Prompting this has to include faulty governance that lost focus. Perhaps the example of one bad decision best explains why. As woke craziness began busting out of academia and into the public consciousness, UNO decided to start up, and award a doctorate in, “Justice Studies,” an academically suspect enterprise that more promotes political advocacy than genuine scholarship and learning. If this is indicative of the decision-making of UNO administrators in the past 20 years – throwing away money on this drivel instead of shuttling towards strengthening bread-and-butter general education requirement teaching, or in recruiting, or in retention, etc. – no wonder it has fallen into such a sorry state.

Not that the current leadership inspires much confidence that it can reverse the slide the chancellors since Gregrory O’Brien had ridden down. Current Chancellor Kathy Johnson, who declared UNO needed to become more relevant to the population, in her previous position couldn’t have acted more in opposition to that by seeming more interested in righting bogus wrongs that allegedly prevent “inclusion” and “equity” of women and racial minority members in academic fields covering the sciences, technology, engineering, and math.
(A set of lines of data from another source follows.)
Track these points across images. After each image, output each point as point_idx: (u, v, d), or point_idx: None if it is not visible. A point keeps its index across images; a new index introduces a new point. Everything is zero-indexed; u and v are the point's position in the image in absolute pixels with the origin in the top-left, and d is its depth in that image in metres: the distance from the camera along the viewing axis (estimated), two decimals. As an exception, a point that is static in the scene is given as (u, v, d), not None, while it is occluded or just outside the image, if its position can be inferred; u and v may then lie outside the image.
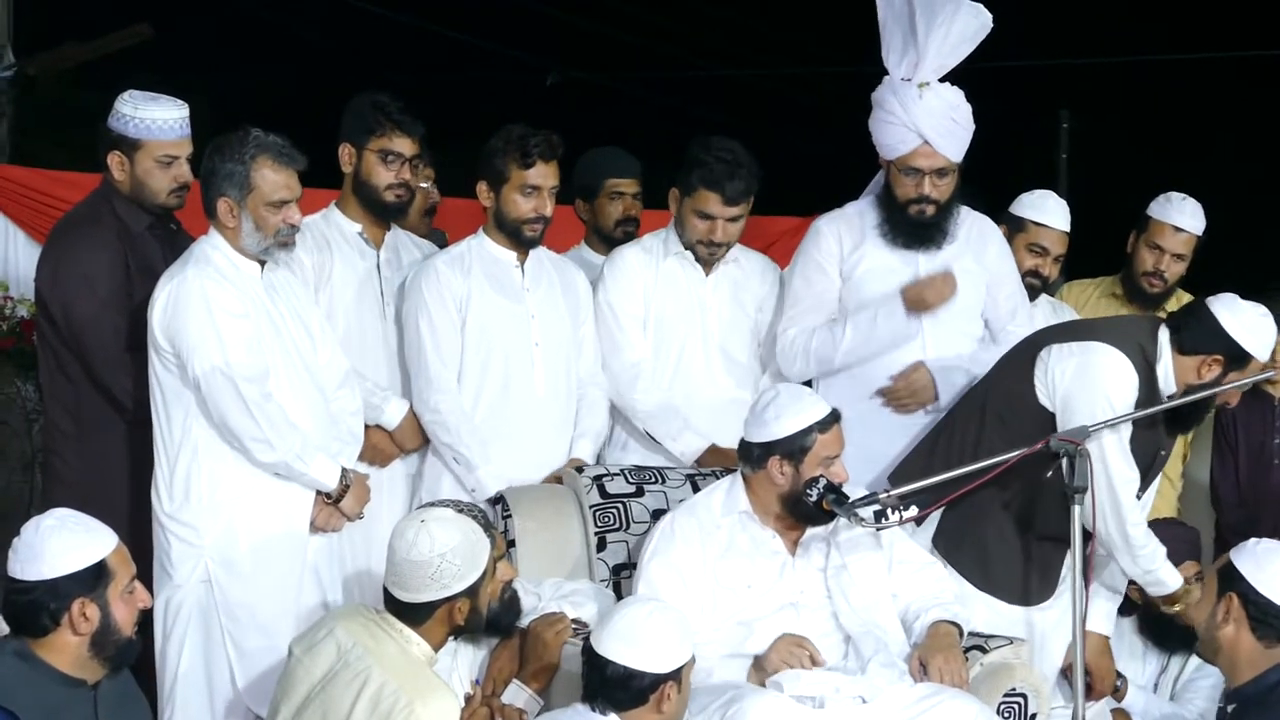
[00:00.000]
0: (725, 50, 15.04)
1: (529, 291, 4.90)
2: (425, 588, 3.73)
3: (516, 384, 4.85)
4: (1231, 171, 15.51)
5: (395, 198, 4.86)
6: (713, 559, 4.25)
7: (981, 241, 5.09)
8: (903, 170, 4.92)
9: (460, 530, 3.79)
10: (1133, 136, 15.33)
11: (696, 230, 4.99)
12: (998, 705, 4.20)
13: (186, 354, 4.29)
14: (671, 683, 3.70)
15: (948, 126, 4.89)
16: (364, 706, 3.59)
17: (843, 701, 4.06)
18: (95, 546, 3.38)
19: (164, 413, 4.38)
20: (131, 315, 4.61)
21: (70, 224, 4.86)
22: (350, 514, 4.49)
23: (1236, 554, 3.70)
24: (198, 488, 4.34)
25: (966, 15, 4.86)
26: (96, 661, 3.38)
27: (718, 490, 4.38)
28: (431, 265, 4.85)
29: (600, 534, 4.67)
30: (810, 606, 4.27)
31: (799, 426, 4.21)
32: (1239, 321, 4.40)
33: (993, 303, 5.06)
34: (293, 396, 4.40)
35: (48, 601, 3.32)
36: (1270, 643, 3.62)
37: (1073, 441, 4.19)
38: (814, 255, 5.03)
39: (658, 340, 5.07)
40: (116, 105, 4.72)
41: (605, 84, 14.86)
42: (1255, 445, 5.68)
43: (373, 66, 14.53)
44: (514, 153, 4.77)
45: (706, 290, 5.10)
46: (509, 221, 4.83)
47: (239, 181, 4.33)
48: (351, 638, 3.73)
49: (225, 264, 4.38)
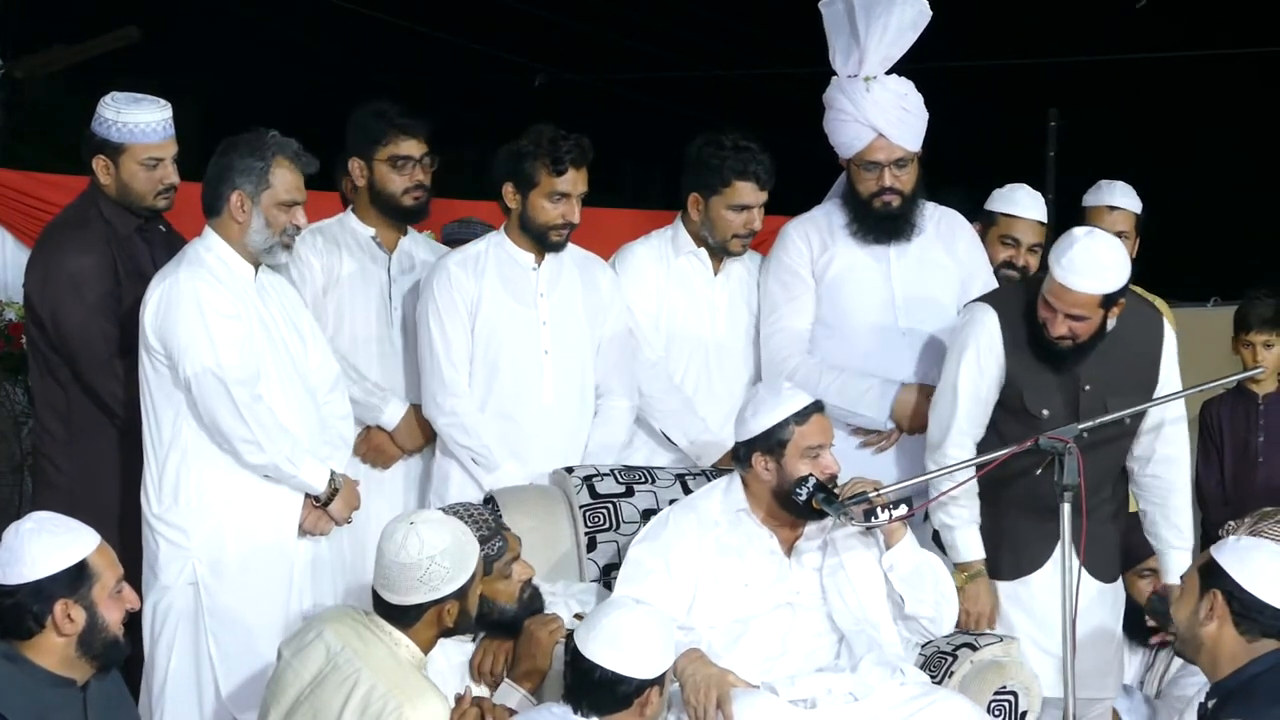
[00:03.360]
0: (713, 51, 15.05)
1: (543, 297, 4.85)
2: (414, 590, 3.72)
3: (525, 392, 4.81)
4: (1219, 170, 15.55)
5: (414, 200, 4.88)
6: (709, 556, 4.26)
7: (951, 235, 5.12)
8: (862, 166, 4.96)
9: (449, 532, 3.79)
10: (1121, 135, 15.34)
11: (733, 225, 4.98)
12: (988, 703, 4.21)
13: (177, 355, 4.29)
14: (656, 687, 3.70)
15: (899, 116, 4.92)
16: (353, 709, 3.59)
17: (834, 701, 4.08)
18: (76, 547, 3.37)
19: (154, 414, 4.38)
20: (121, 320, 4.61)
21: (58, 228, 4.86)
22: (339, 518, 4.48)
23: (1218, 551, 3.69)
24: (186, 489, 4.34)
25: (903, 6, 4.91)
26: (84, 661, 3.38)
27: (716, 489, 4.40)
28: (444, 266, 4.82)
29: (590, 534, 4.67)
30: (806, 607, 4.29)
31: (775, 420, 4.23)
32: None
33: (966, 295, 5.07)
34: (283, 399, 4.40)
35: (30, 604, 3.31)
36: (1253, 637, 3.63)
37: (1061, 440, 4.20)
38: (784, 260, 5.06)
39: (668, 339, 5.06)
40: (99, 109, 4.71)
41: (593, 85, 14.86)
42: (1239, 443, 5.71)
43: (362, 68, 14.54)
44: (545, 158, 4.71)
45: (716, 289, 5.10)
46: (535, 226, 4.79)
47: (256, 177, 4.35)
48: (340, 640, 3.73)
49: (218, 265, 4.38)
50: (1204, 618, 3.66)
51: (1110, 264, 4.33)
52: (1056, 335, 4.40)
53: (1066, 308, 4.35)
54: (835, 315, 5.01)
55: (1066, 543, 4.19)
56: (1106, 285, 4.33)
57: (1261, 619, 3.62)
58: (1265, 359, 5.62)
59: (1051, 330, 4.40)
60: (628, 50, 14.84)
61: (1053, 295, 4.37)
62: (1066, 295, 4.34)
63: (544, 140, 4.73)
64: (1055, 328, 4.39)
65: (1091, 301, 4.34)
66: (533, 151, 4.73)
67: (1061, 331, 4.39)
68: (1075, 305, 4.34)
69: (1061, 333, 4.39)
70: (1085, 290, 4.32)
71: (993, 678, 4.27)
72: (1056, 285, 4.34)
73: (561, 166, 4.71)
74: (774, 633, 4.24)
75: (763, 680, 4.11)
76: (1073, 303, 4.34)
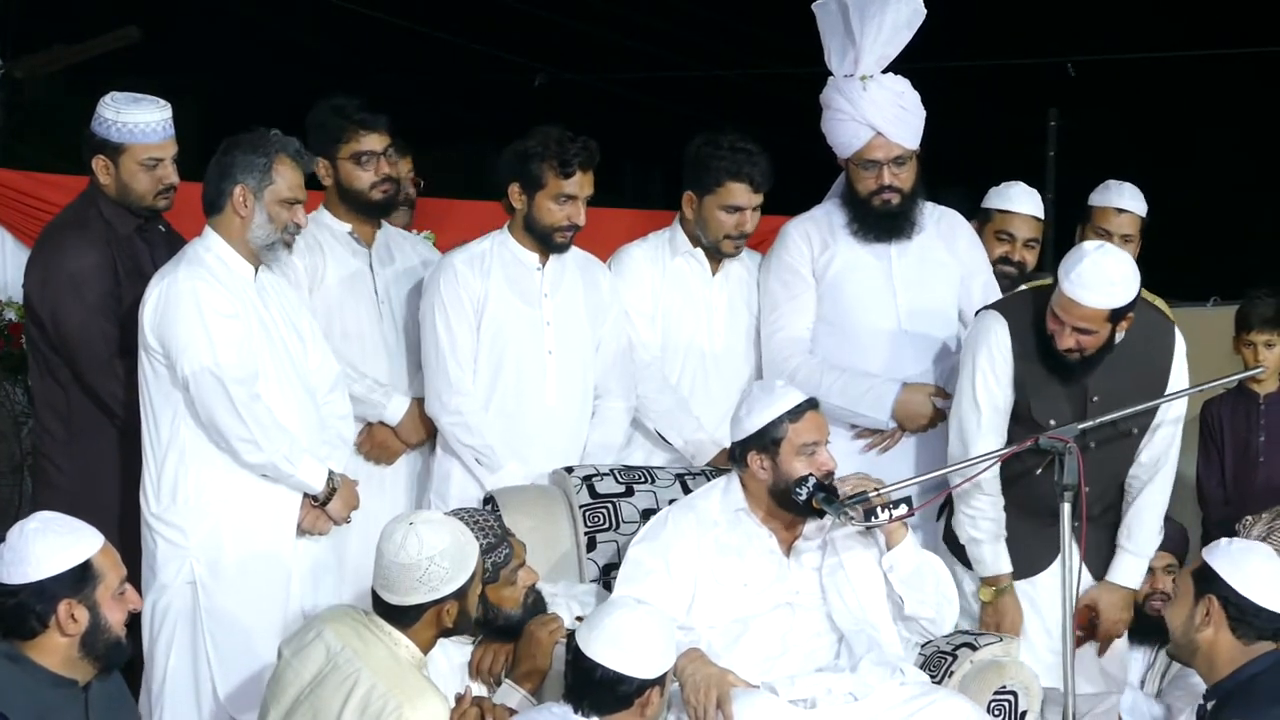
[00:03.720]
0: (713, 51, 15.05)
1: (547, 297, 4.85)
2: (413, 590, 3.72)
3: (528, 392, 4.81)
4: (1219, 170, 15.55)
5: (382, 194, 4.87)
6: (709, 556, 4.26)
7: (952, 234, 5.14)
8: (860, 165, 4.97)
9: (449, 533, 3.79)
10: (1122, 135, 15.35)
11: (724, 225, 4.98)
12: (988, 703, 4.21)
13: (176, 354, 4.29)
14: (656, 688, 3.70)
15: (896, 114, 4.94)
16: (353, 709, 3.59)
17: (834, 701, 4.08)
18: (80, 547, 3.37)
19: (152, 413, 4.38)
20: (121, 319, 4.61)
21: (58, 228, 4.86)
22: (337, 517, 4.48)
23: (1210, 555, 3.68)
24: (185, 489, 4.34)
25: (897, 5, 4.91)
26: (87, 662, 3.38)
27: (715, 489, 4.40)
28: (450, 264, 4.81)
29: (590, 534, 4.68)
30: (805, 607, 4.29)
31: (769, 419, 4.23)
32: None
33: (966, 293, 5.09)
34: (282, 399, 4.40)
35: (34, 604, 3.31)
36: (1249, 640, 3.62)
37: (1061, 439, 4.21)
38: (785, 258, 5.07)
39: (665, 339, 5.06)
40: (99, 109, 4.71)
41: (593, 85, 14.86)
42: (1240, 443, 5.70)
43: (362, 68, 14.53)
44: (553, 160, 4.71)
45: (713, 289, 5.10)
46: (540, 227, 4.79)
47: (259, 173, 4.36)
48: (340, 640, 3.73)
49: (218, 265, 4.38)
50: (1200, 623, 3.65)
51: (1119, 279, 4.34)
52: (1064, 348, 4.43)
53: (1074, 321, 4.37)
54: (836, 314, 5.02)
55: (1066, 541, 4.20)
56: (1115, 300, 4.35)
57: (1258, 623, 3.62)
58: (1266, 358, 5.61)
59: (1059, 343, 4.43)
60: (627, 50, 14.85)
61: (1061, 309, 4.39)
62: (1074, 309, 4.36)
63: (552, 142, 4.72)
64: (1063, 340, 4.42)
65: (1099, 316, 4.36)
66: (540, 153, 4.72)
67: (1069, 344, 4.42)
68: (1083, 319, 4.37)
69: (1069, 345, 4.42)
70: (1093, 305, 4.34)
71: (992, 677, 4.27)
72: (1065, 299, 4.37)
73: (569, 169, 4.71)
74: (773, 632, 4.24)
75: (762, 680, 4.11)
76: (1080, 316, 4.36)
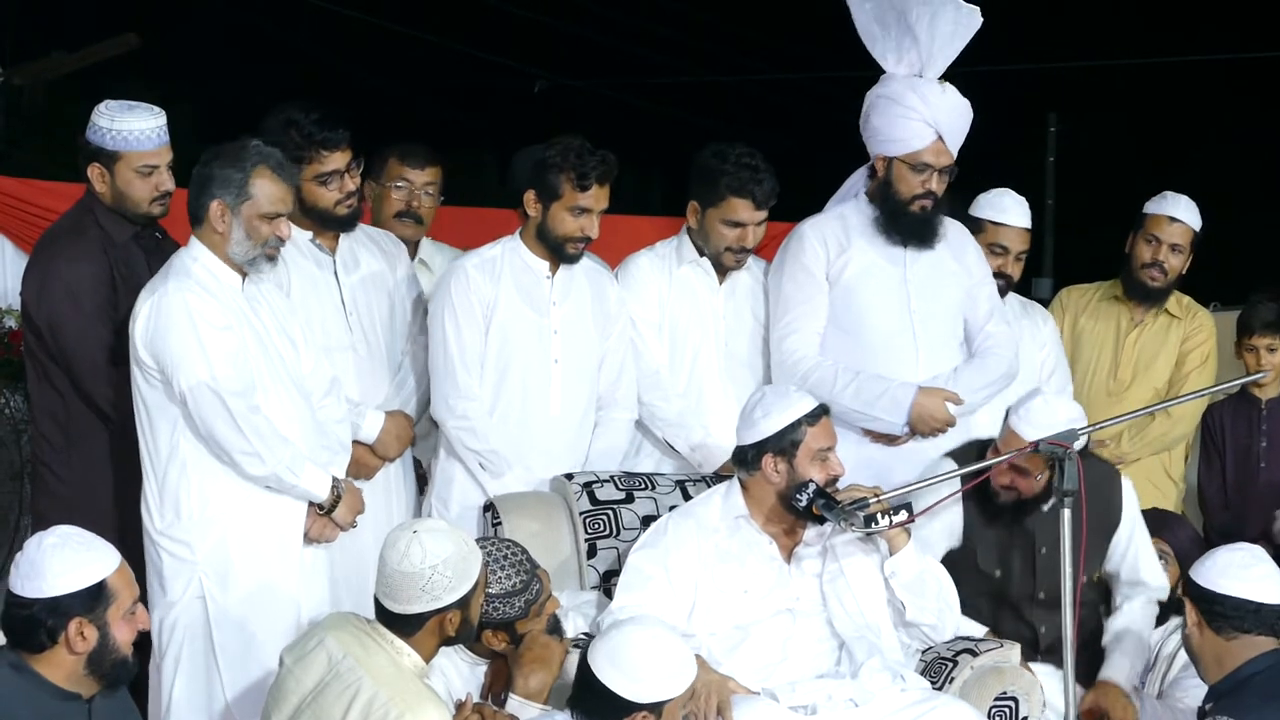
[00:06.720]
0: (713, 56, 15.07)
1: (555, 306, 4.84)
2: (416, 599, 3.71)
3: (533, 400, 4.80)
4: (1218, 174, 15.56)
5: (347, 209, 4.77)
6: (709, 562, 4.25)
7: (961, 245, 5.13)
8: (913, 166, 4.93)
9: (452, 542, 3.78)
10: (1120, 140, 15.37)
11: (725, 239, 4.97)
12: (989, 709, 4.22)
13: (171, 369, 4.24)
14: (650, 714, 3.63)
15: (961, 125, 4.95)
16: (355, 717, 3.58)
17: (835, 707, 4.08)
18: (96, 566, 3.37)
19: (149, 428, 4.33)
20: (117, 327, 4.58)
21: (54, 236, 4.84)
22: (343, 524, 4.46)
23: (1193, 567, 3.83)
24: (188, 503, 4.29)
25: (956, 9, 4.86)
26: (92, 679, 3.38)
27: (714, 495, 4.40)
28: (462, 268, 4.80)
29: (590, 540, 4.67)
30: (806, 613, 4.29)
31: (787, 421, 4.22)
32: None
33: (973, 304, 5.08)
34: (280, 407, 4.37)
35: (45, 619, 3.31)
36: (1229, 634, 3.70)
37: (1061, 445, 4.21)
38: (801, 260, 5.03)
39: (672, 347, 5.05)
40: (93, 117, 4.69)
41: (592, 91, 14.88)
42: (1241, 448, 5.71)
43: (362, 75, 14.55)
44: (571, 172, 4.69)
45: (720, 298, 5.09)
46: (553, 237, 4.78)
47: (236, 188, 4.28)
48: (342, 648, 3.72)
49: (206, 276, 4.31)
50: (1189, 629, 3.77)
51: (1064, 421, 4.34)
52: (999, 485, 4.50)
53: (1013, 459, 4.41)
54: (849, 317, 5.00)
55: (1066, 551, 4.17)
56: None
57: (1226, 611, 3.69)
58: (1269, 363, 5.62)
59: (995, 480, 4.49)
60: (627, 56, 14.87)
61: (1004, 443, 4.46)
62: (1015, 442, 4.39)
63: (571, 154, 4.70)
64: (998, 477, 4.48)
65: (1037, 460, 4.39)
66: (559, 164, 4.70)
67: (1004, 481, 4.49)
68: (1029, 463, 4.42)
69: (1004, 483, 4.50)
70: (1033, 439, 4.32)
71: (993, 683, 4.27)
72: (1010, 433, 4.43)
73: (587, 182, 4.70)
74: (774, 639, 4.24)
75: (763, 686, 4.11)
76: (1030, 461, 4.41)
In short, in an overbuilt academic environment that will punish a school vulnerable to forces creating weak enrollment, caused by societal trends and recent past policy (as well as a history of liberal populism) both statewide and nearby, and an indifference to pursuing a genuine academic mission, will land a school in big trouble. UNO has found itself caught in this vortex, with no easy and/or quick solutions ahead.